**SUPPLIED TEXT:**
____

One great technique out there is what is known as the iterative hash. This is simply taking the hash of some data and hashing the resulting hash and then hashing that hash again.

pseudo-code example of this:
string hash = sha256('data' + 'salt');
hash = sha256(hash);
hash = sha256(hash);
...etc.

By doing this many times (1,000-10,000 times maybe) makes the hash incredibly hard to crack. If an attacker steals your hash and finally cracks it all they have is a new hash to crack. Then this process has to be repeated again and again and again. Even if it only takes 2 days to crack a hash it would take 2,000-20,000 days now to crack that hash. I will take that any day.

Now their is a performance hit to this of course. I did a bit of benchmarking a while back and found that 1,000 iterations took 0.36 seconds and by jumping up to 10,000 seconds I actually got better performance at 0.19 seconds (original post on this here). So tune how many iterations to what your system will handle (and someone tell me why I get the unexpected result).

Basic Implementation using SHA512.

byte[] data = Encoding.UTF8.GetBytes(dataToHash.Trim() + salt.Trim());
HashAlgorithm algorithm = new SHA512Managed();
for (int i = 0; i < iterations; i++)
{
     data = algorithm.ComputeHash(data);
}

Of course you can use whichever hashing algorithm you want here. If you wanted to get crazy you could mix and match your algorithms to prevent any future weakness in an algorithm from making your hashes vulnerable. While it is nice to have that protection it adds many more failure points which makes it hard to debug issues.

There is also a builtin class in the .NET framework that can be used to generate iterative hashes. It is called Rfc2898DeriveBytes (catchy hey!). Here is a quick code sample of it.

____

**DATA FOR REVIEW:**
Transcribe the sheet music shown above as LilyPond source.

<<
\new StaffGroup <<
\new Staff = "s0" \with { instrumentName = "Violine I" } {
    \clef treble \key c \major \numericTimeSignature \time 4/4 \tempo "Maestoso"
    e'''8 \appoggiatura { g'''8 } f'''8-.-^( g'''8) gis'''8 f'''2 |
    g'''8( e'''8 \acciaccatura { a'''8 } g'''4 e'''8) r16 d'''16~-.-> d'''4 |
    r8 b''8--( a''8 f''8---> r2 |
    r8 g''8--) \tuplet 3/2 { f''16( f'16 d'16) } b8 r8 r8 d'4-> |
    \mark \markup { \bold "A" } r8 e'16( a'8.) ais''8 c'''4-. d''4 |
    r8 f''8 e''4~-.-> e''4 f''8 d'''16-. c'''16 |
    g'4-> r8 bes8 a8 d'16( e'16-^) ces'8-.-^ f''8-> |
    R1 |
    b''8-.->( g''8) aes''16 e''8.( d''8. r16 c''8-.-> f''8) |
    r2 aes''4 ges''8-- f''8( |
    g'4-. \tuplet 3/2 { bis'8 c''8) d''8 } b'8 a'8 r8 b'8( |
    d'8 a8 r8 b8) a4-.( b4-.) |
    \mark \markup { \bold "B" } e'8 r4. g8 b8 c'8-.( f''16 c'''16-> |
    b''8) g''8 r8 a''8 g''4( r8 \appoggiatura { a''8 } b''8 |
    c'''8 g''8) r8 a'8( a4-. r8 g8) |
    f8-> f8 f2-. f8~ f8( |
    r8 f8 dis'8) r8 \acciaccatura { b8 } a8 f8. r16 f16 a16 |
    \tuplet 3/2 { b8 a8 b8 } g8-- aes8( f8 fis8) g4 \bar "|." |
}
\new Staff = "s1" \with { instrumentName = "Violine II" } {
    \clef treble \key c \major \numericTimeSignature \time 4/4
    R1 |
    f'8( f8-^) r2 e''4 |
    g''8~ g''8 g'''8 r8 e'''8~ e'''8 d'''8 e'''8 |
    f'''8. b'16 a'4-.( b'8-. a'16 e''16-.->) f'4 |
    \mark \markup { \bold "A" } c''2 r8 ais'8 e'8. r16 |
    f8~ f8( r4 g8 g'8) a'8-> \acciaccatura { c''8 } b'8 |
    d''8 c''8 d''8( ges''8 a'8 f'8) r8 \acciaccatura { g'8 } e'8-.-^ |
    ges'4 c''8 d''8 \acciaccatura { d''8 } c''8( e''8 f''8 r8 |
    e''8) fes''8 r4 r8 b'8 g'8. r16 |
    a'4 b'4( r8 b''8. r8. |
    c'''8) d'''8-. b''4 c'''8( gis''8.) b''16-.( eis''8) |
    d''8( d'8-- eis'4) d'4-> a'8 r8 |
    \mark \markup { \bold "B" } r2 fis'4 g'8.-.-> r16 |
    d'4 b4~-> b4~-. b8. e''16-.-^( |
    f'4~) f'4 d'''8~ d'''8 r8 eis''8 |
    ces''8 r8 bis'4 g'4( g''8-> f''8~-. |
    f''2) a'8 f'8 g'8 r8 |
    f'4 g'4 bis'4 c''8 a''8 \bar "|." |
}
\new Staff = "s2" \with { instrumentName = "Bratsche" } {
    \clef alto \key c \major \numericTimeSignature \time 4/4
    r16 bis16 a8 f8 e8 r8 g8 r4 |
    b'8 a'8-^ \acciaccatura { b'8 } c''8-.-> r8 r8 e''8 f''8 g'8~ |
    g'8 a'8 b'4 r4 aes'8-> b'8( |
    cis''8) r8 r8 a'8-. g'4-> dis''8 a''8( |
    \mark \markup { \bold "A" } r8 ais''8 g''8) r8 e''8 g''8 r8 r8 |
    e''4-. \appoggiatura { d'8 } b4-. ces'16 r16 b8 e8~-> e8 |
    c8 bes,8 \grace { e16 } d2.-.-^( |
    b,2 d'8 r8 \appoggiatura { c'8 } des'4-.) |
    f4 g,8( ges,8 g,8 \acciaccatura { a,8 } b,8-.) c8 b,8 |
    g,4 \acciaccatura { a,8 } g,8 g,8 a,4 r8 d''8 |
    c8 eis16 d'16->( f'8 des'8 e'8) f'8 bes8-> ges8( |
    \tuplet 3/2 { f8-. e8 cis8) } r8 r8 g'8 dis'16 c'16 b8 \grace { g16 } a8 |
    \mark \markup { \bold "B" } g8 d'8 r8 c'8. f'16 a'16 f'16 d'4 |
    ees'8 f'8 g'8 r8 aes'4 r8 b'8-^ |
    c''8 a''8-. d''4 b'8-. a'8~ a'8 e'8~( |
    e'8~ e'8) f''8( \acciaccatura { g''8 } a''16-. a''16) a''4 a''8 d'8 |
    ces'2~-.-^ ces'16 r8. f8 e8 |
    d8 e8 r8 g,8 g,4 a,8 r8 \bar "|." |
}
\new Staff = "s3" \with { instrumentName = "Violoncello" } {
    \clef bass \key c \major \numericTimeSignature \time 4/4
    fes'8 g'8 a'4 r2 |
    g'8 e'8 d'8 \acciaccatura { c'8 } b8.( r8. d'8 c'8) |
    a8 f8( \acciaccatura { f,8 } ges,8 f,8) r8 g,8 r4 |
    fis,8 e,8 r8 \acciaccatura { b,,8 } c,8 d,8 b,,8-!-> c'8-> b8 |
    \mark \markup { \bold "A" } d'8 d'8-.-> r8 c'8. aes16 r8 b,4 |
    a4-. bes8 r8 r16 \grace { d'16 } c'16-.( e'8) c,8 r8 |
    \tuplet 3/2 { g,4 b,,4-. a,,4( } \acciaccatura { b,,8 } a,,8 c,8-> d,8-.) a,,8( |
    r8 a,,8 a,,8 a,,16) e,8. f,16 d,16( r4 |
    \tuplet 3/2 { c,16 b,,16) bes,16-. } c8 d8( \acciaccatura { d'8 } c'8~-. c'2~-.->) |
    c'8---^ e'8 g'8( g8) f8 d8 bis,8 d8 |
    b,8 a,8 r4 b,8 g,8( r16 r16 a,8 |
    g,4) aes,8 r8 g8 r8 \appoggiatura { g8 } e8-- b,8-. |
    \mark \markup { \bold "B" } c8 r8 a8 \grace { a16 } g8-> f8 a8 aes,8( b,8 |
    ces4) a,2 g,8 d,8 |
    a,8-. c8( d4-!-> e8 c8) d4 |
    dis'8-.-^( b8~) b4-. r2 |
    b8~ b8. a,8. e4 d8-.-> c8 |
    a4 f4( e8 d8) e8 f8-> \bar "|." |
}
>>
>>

____

**WHAT THE EXERCISE ASKS:** Rewrite the iterative hashing text, starting with "Basic Implementation using" and going on through "sample of it.", and replace "failure points" with "weak spots".

**OUTPUT FOR THIS EXERCISE:**
Basic Implementation using SHA512.

byte[] data = Encoding.UTF8.GetBytes(dataToHash.Trim() + salt.Trim());
HashAlgorithm algorithm = new SHA512Managed();
for (int i = 0; i < iterations; i++)
{
     data = algorithm.ComputeHash(data);
}

Of course you can use whichever hashing algorithm you want here. If you wanted to get crazy you could mix and match your algorithms to prevent any future weakness in an algorithm from making your hashes vulnerable. While it is nice to have that protection it adds many more weak spots which makes it hard to debug issues.

There is also a builtin class in the .NET framework that can be used to generate iterative hashes. It is called Rfc2898DeriveBytes (catchy hey!). Here is a quick code sample of it.